The task:
Since only part of the material below is wanted, output exactly the lines from the one with "(660, 1562) none" up to and including the one with "[114,1795,191,1813] 볼수있음. ->".
─── Available records
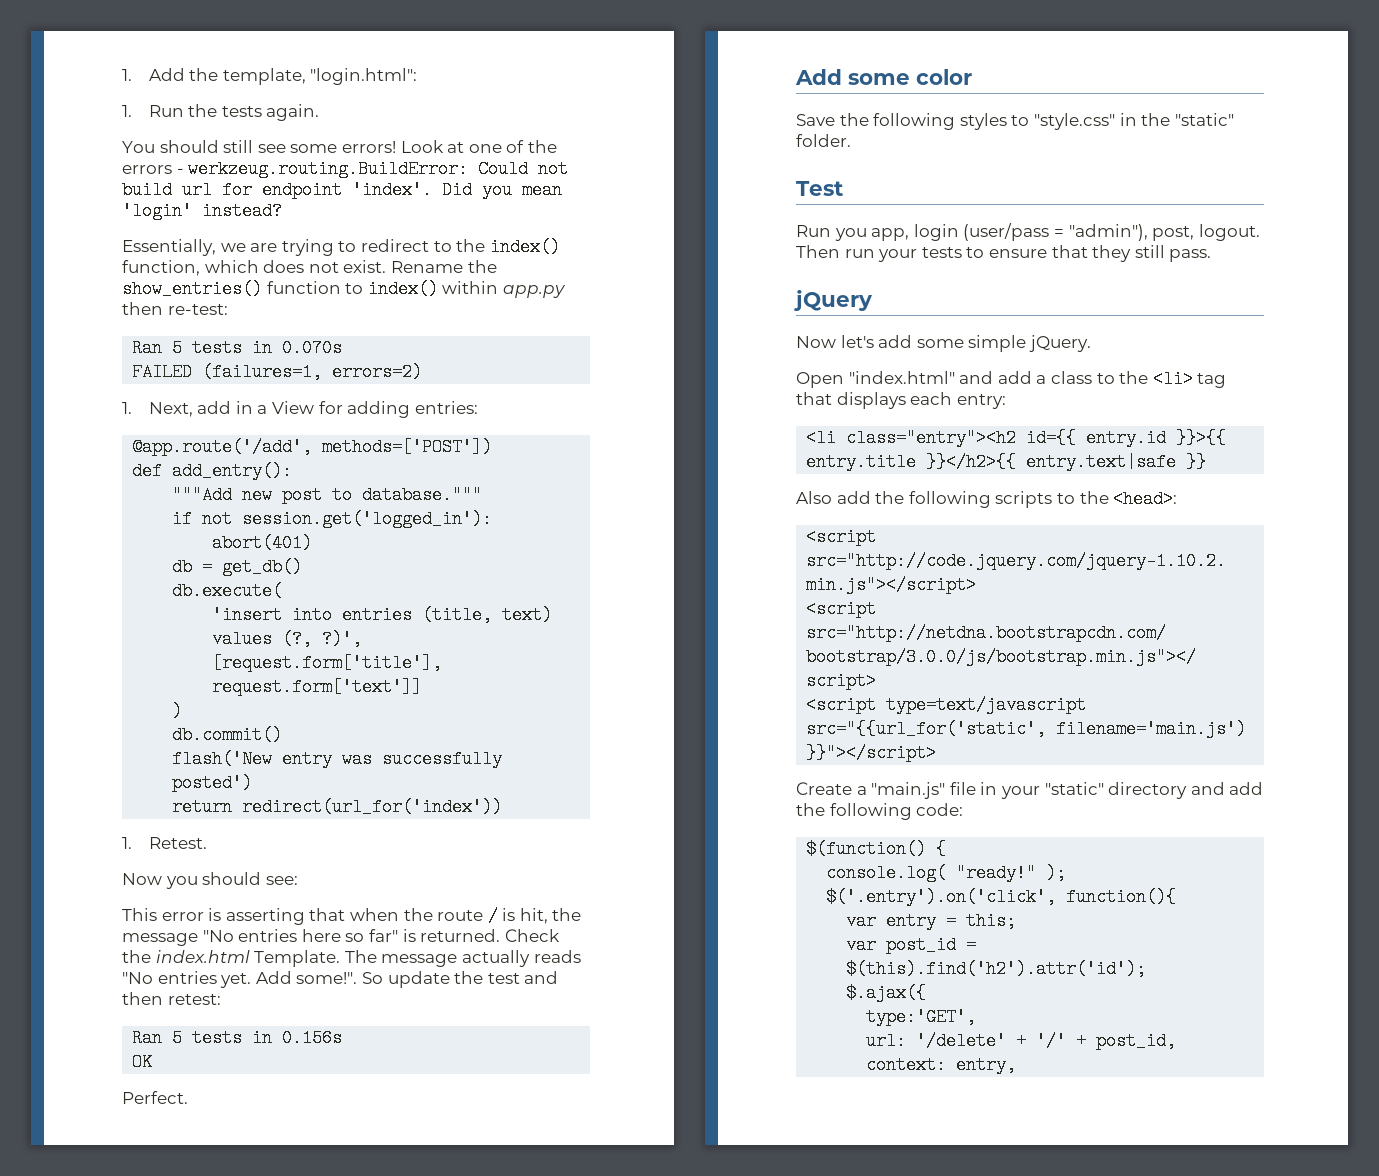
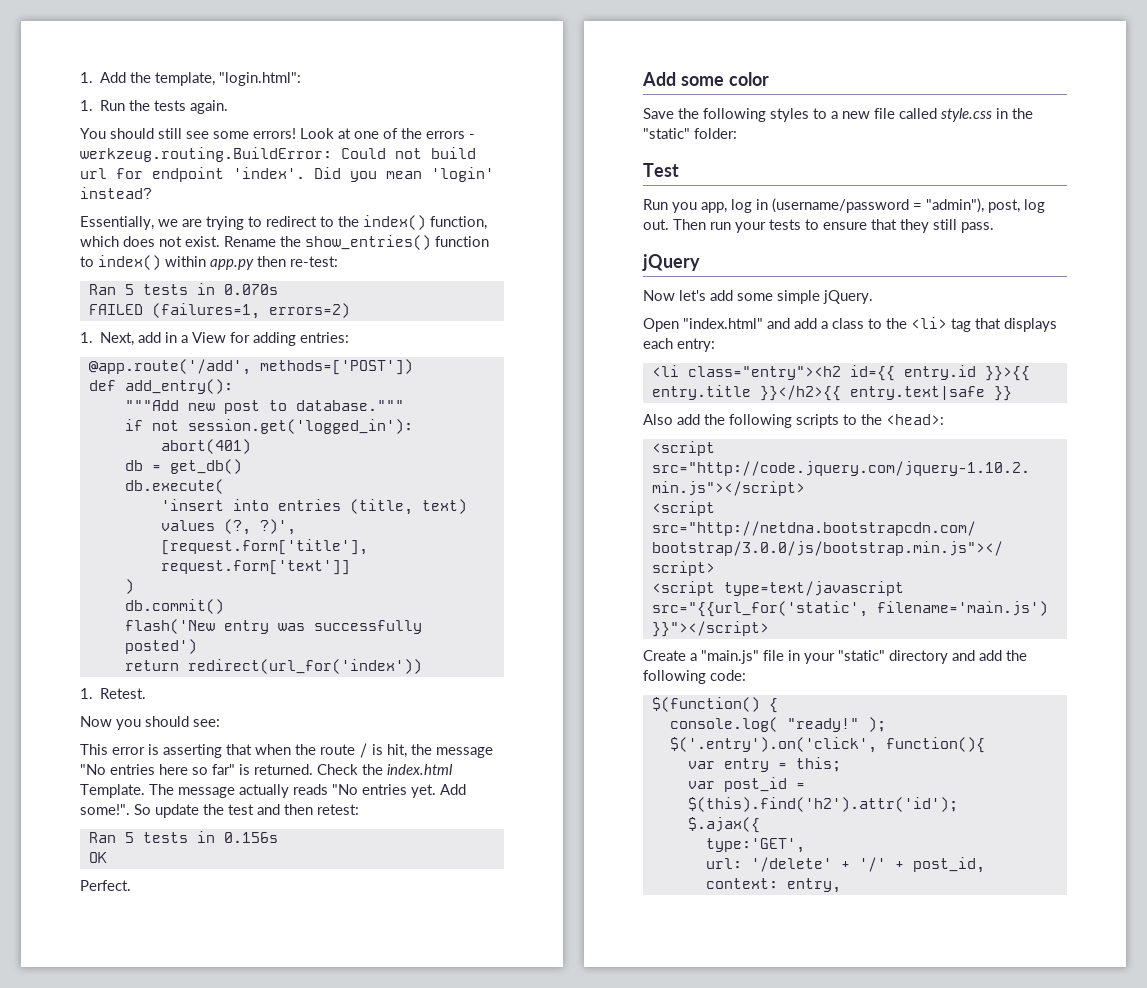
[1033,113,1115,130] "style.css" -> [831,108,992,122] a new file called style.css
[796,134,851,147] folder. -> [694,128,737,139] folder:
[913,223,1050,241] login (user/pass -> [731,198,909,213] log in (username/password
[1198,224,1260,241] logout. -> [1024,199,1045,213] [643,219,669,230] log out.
──────
─── Available records
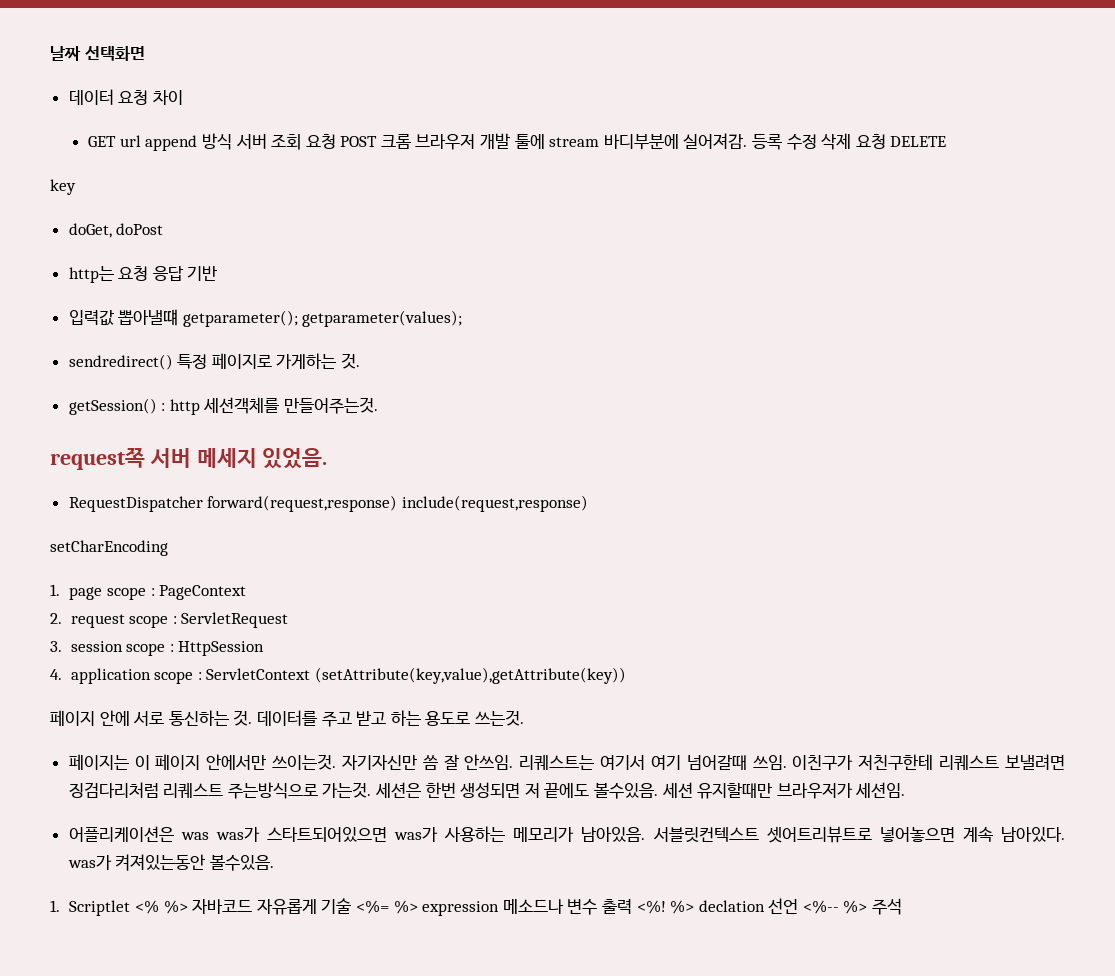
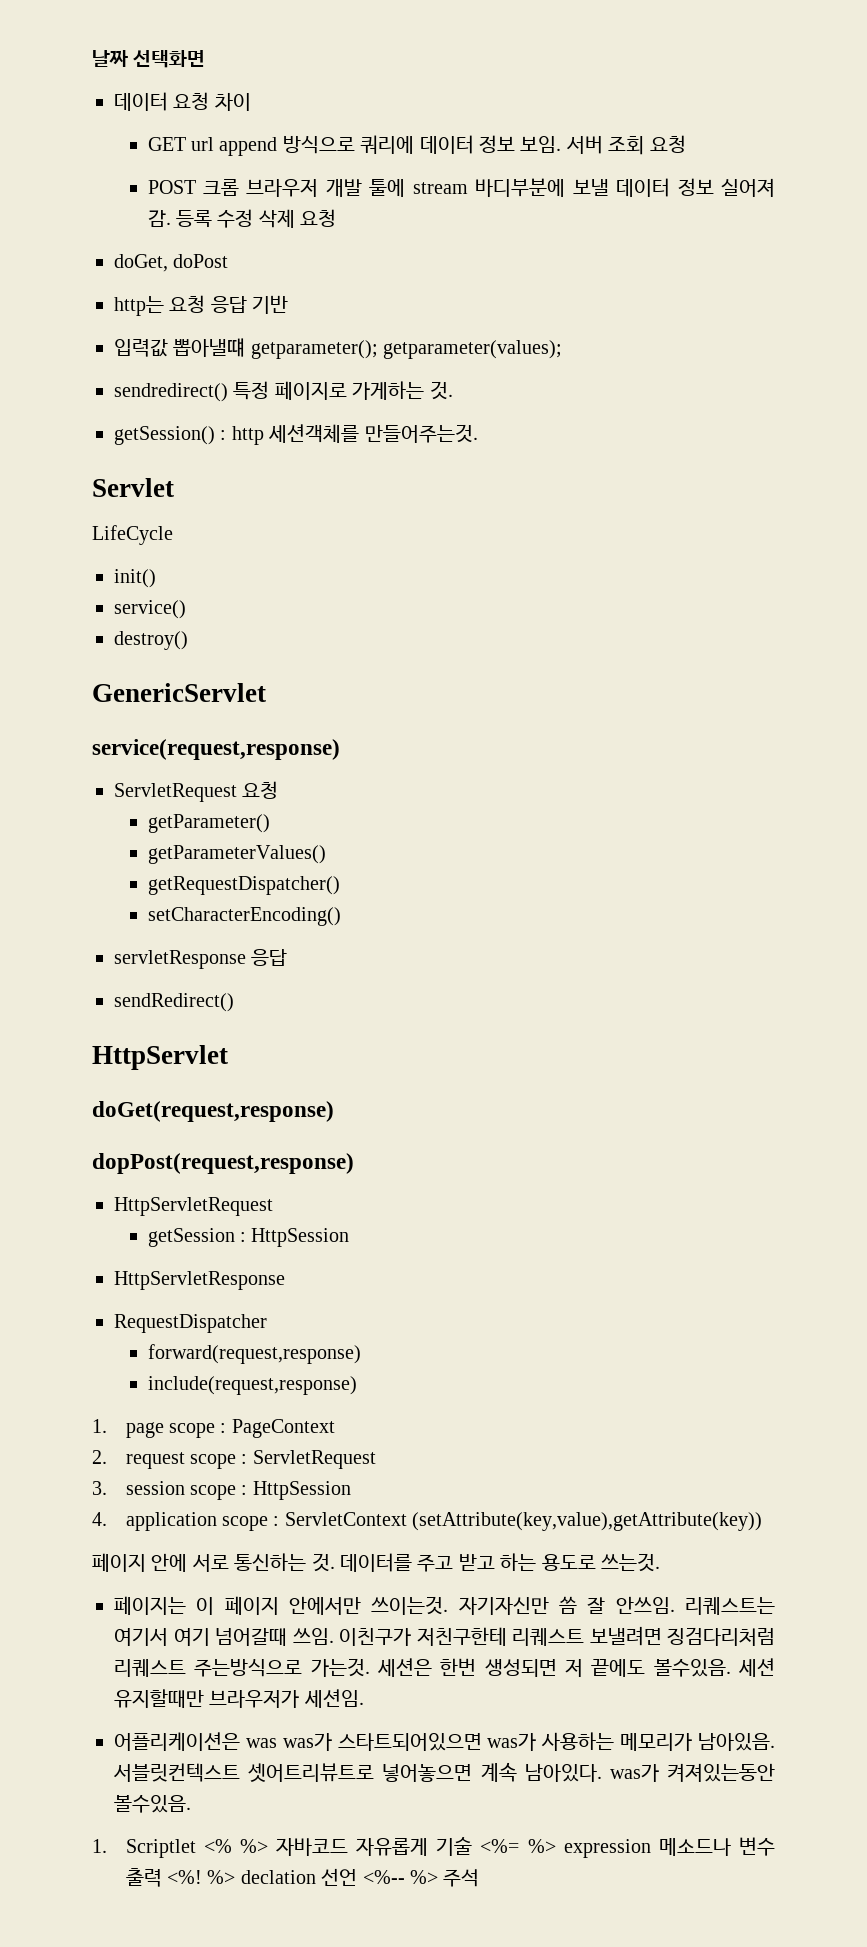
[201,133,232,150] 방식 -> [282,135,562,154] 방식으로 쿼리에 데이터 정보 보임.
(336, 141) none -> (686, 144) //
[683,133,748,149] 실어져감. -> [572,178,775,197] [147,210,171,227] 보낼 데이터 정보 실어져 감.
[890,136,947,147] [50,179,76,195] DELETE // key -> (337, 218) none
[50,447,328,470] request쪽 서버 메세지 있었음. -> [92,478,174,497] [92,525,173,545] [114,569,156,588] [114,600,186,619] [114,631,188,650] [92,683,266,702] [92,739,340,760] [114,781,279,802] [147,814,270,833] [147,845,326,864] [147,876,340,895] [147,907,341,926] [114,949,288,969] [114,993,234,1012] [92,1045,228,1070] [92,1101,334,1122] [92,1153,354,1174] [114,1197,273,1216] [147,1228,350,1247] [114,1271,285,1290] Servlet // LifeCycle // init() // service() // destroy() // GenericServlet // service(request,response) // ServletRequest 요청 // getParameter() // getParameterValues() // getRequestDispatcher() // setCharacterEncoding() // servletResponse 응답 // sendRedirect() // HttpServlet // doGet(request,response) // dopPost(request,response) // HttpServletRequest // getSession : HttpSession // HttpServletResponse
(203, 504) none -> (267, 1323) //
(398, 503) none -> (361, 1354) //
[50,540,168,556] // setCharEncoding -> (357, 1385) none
──────
─── Available records
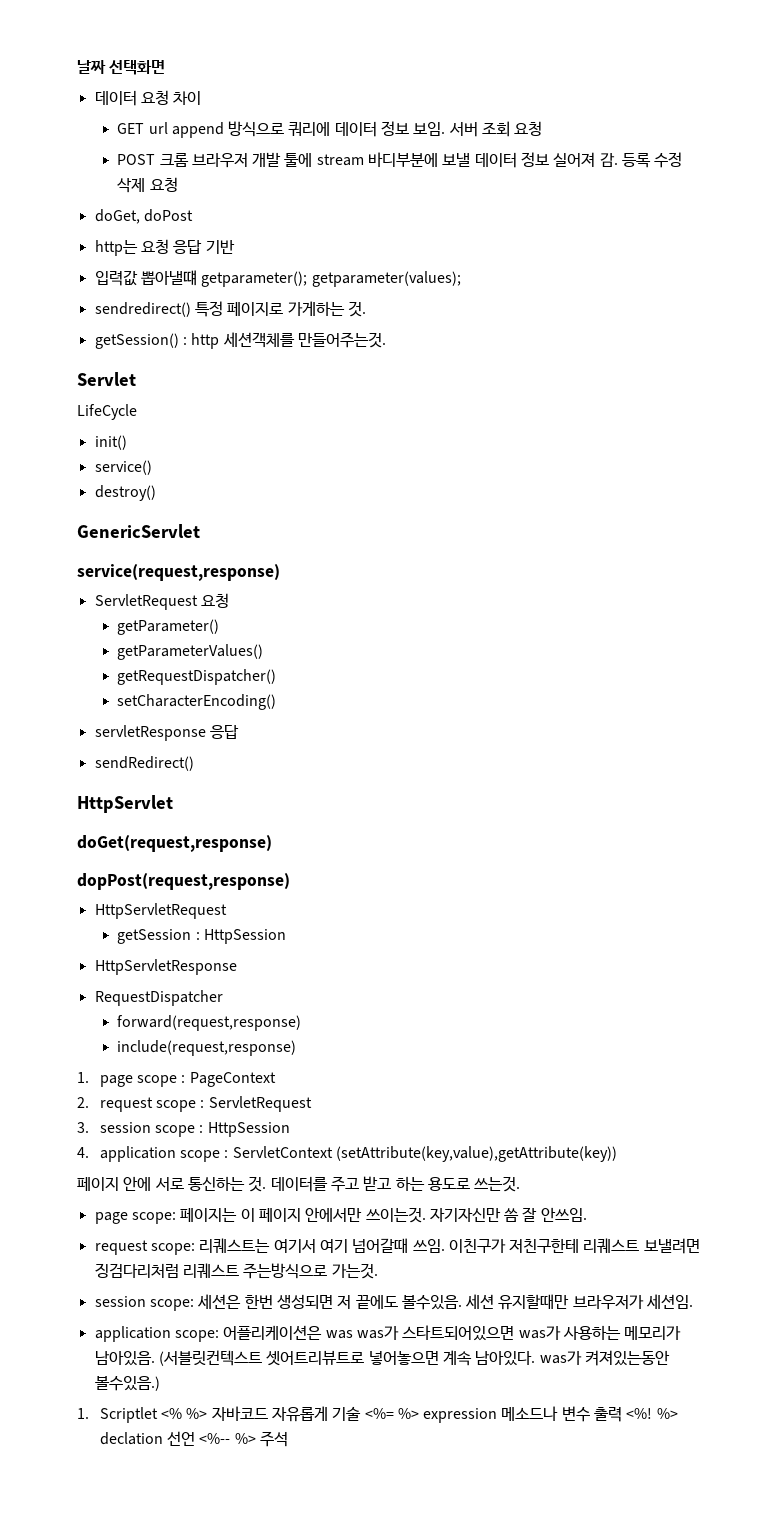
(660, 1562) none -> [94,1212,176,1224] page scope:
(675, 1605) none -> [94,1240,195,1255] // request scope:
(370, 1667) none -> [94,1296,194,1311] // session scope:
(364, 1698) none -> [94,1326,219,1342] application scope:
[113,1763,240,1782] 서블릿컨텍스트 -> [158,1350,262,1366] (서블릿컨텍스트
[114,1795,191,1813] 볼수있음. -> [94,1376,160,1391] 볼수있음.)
──────
Answer to this exercise:
(660, 1562) none -> [94,1212,176,1224] page scope:
(675, 1605) none -> [94,1240,195,1255] // request scope:
(370, 1667) none -> [94,1296,194,1311] // session scope:
(364, 1698) none -> [94,1326,219,1342] application scope:
[113,1763,240,1782] 서블릿컨텍스트 -> [158,1350,262,1366] (서블릿컨텍스트
[114,1795,191,1813] 볼수있음. -> [94,1376,160,1391] 볼수있음.)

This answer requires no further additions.